No obstante se atrevió a preguntar:
        ¿Y si nos quedamos un ratito más, cuánto sería?
        -Otros dos pesos niño.
        -Ni modo-pensó Antonio. “Que coma mierda el pisto”. Y sacando sus últimos dos colones los puso sobre el mueble debajo de un cenicero de lata, se dio media vuelta y comenzó a desvestirse. La joven, desnuda y espectral, había permanecido en medio de la habitación, y mientras la veía, sabía que jamás volvería  a contemplar nada igual en su vida. El foco raquítico que colgaba sobre sus cabezas, daba una tonalidad irreal al cabello castaño y la piel clara de la muchacha, que seguía de pié, allí, en el centro del universo, mirándolo con sus ojos de cañaveral, insoportablemente desnuda, escoltada por las imágenes reverenciales de Leo Marini y Pedro Infante, pegadas contra el cancel que dividía en dos el viejísimo aposento.
        Faltaba mucho tiempo todavía para que se transformara en aquella viejita curcucha en cuyo rostro gravitaba una perenne melancolía de Navidad. Una viejita cuyos vecinos verían todas las tardes balanceándose en una mecedora, a la entrada de la tienda de chucherías que lograría comprar con su trabajo macho de veinte hombres por día, que terminó dejándola ruín la espalda para siempre. Sí, faltaba mucho para eso. En realidad se hubiera necesitado que transcurriera toda una eternidad para que alguien hubiera podido contemplar esa escena, ya que la puñalada incierta que le atravesó el vientre cinco años más tarde, se encargaría de desvisagrarle todos los sueños.

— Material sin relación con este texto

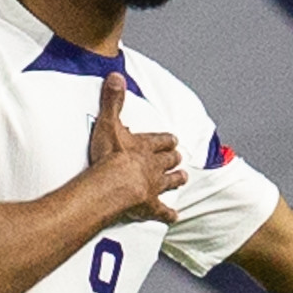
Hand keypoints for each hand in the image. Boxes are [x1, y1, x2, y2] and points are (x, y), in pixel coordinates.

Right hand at [83, 70, 187, 226]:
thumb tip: (116, 76)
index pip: (159, 140)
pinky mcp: (149, 206)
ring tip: (183, 177)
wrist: (114, 185)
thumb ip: (113, 101)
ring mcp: (153, 186)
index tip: (172, 138)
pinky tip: (174, 216)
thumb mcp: (108, 123)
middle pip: (168, 160)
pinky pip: (162, 211)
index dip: (166, 139)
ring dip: (176, 179)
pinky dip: (168, 214)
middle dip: (173, 158)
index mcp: (144, 146)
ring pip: (170, 181)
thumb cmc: (109, 157)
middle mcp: (153, 165)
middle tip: (178, 156)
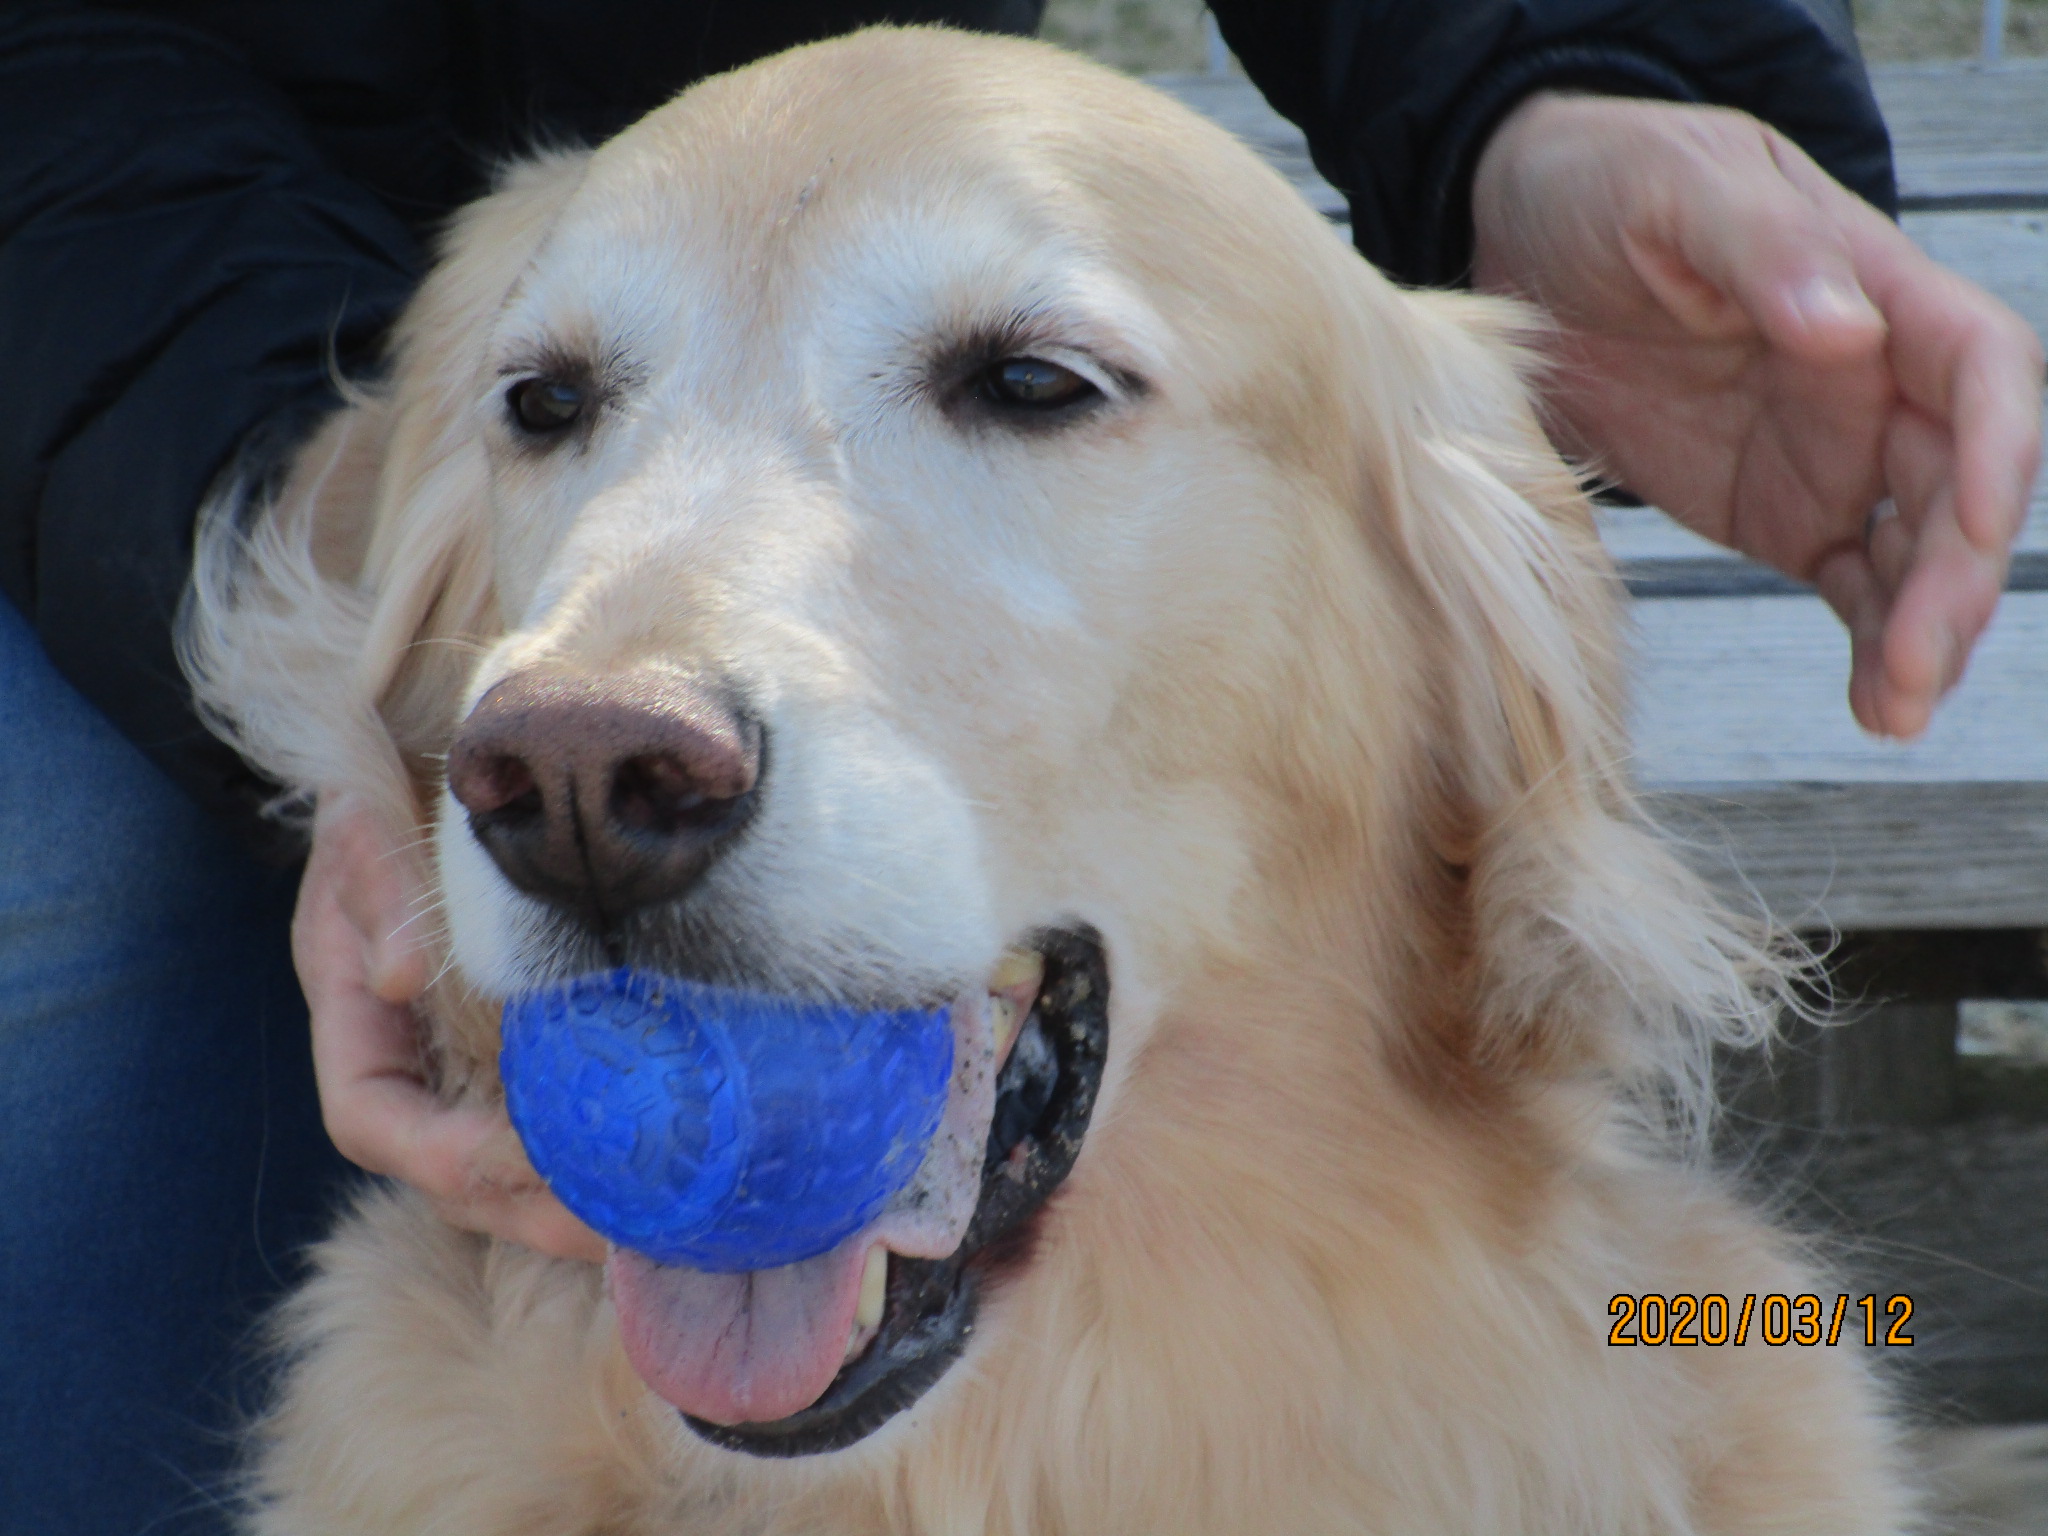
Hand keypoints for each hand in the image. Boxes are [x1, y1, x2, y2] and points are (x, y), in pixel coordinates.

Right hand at [295, 793, 604, 1262]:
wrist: (428, 767)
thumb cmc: (390, 792)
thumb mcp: (365, 823)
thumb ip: (380, 893)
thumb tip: (398, 975)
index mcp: (351, 1018)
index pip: (370, 1120)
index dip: (441, 1155)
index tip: (522, 1159)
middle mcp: (403, 1057)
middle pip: (445, 1171)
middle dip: (522, 1209)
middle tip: (613, 1229)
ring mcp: (460, 1061)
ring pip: (498, 1165)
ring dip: (563, 1203)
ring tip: (649, 1222)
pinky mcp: (519, 1050)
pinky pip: (548, 1120)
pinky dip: (593, 1152)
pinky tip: (661, 1168)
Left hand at [1471, 92, 2043, 738]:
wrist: (1519, 240)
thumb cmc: (1604, 185)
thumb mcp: (1670, 188)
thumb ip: (1760, 249)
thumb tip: (1847, 328)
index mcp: (1872, 286)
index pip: (1979, 365)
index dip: (1997, 444)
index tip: (1974, 519)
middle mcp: (1873, 380)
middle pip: (1958, 484)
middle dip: (1954, 578)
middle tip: (1917, 664)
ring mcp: (1832, 453)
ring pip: (1916, 553)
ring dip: (1921, 632)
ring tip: (1893, 710)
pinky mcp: (1782, 512)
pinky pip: (1853, 586)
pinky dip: (1871, 644)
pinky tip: (1874, 704)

        -Venite mono-dijo por fin la muchacha tomándolo de la mano y llevándolo a la cama.
        -¿Como te llamás?-preguntó Antonio mientras se dejaba conducir.
        -Me dicen la Zarca-alcanzó a oír, antes de que el desbarajuste que se instaló en su cerebro no lo dejara percibir otra cosa que la tumbazón de su sangre.
        -¿Qué tal estuvo?-dijo impacientísimo el Gordo Gutiérrez.
        -Contá, contá...¿Qué se siente, como es?
        Antonio, que había regresado a su sitio de antes, permanecía con la mirada distante, como perdida en la tarde.
        -¿Qué te pasa? -insistió el Gordo, ¡contános cómo es!
        -Es como...es como Luis Alcaraz tocando “Viajera”- dijo por fin Antonio.
        Luego tomó de la mesa con gran parsimonia una de las cocas que aún estaba a la mitad, le quitó la pajilla y dio varios tragos largos directamente del envase.
        El Negro y el Gordo Gutiérrez intercambiaron miradas significativas a travez de la mesa.
        -Ya le dije que después les tocaba a ustedes, que esperara-continuó Antonio-, pero apúrense no se nos vaya a adelantar alguien y nos joda todo.
        -Dale vos -dijo el Gordo Gutiérrez con filantrópico gesto.
        -No, dale vos mejor -replicó el Negro encendiendo otro Embajadores, yo me espero.
        El gordo se puso de pie indeciso, salió a la acera y desde allí lanzó una mirada de yonofuí en derredor, que delataba todo su desamparo. Buscó apoyo desesperadamente en la experiencia mujeril de quince minutos vieja de Antonio, quien lo animó con un enérgico movimiento de cabeza. El Gordo Gutiérrez respiró una bocanada enorme del aire caliente que impregnaba la tarde y balanceando lentamente su humanidad comenzó a cruzar la calle, mientras la muchacha lo esperaba sonriendo en el marco de la puerta.
        El Gordo Gutiérrez trataba inútilmente de sacarse con el antebrazo, el sudor que no cesaba de brotarle de la frente.
        -¡Brutal. Sencillamente brutalísimo! -dijo desde las honduras de su júbilo-. ¡tenía razón Pate´palo, es el mejor culito de toda la Avenida!. Y vos Negro cabrón, apuráte que se nos está haciendo tarde para ir al Gimnasio, ya debe estar terminando el partido preliminar.
        El Negro se puso de pie como en cámara lenta y en un intento frustrado por sonreír, logró apenas desplegar ante sus amigos una fila de dientes parejos. Mientras sacaba el tercer Embajadores de la tarde, un rubor impertinente contribuía a acentuar aún más, el tinte requemado de su rostro; encendió el cigarrillo demorándose todo lo que pudo y lanzó al aire una espantosa bocanada de humo.
        -Vámonos al Gimnasio mejor -dijo estirando los labios e intentando proyectar con sus párpados a media asta, un aire de sabia y conservadora prudencia-.
        -“Yo vine la semana pasada -añadió- y dicen que es malo coger muy seguido“.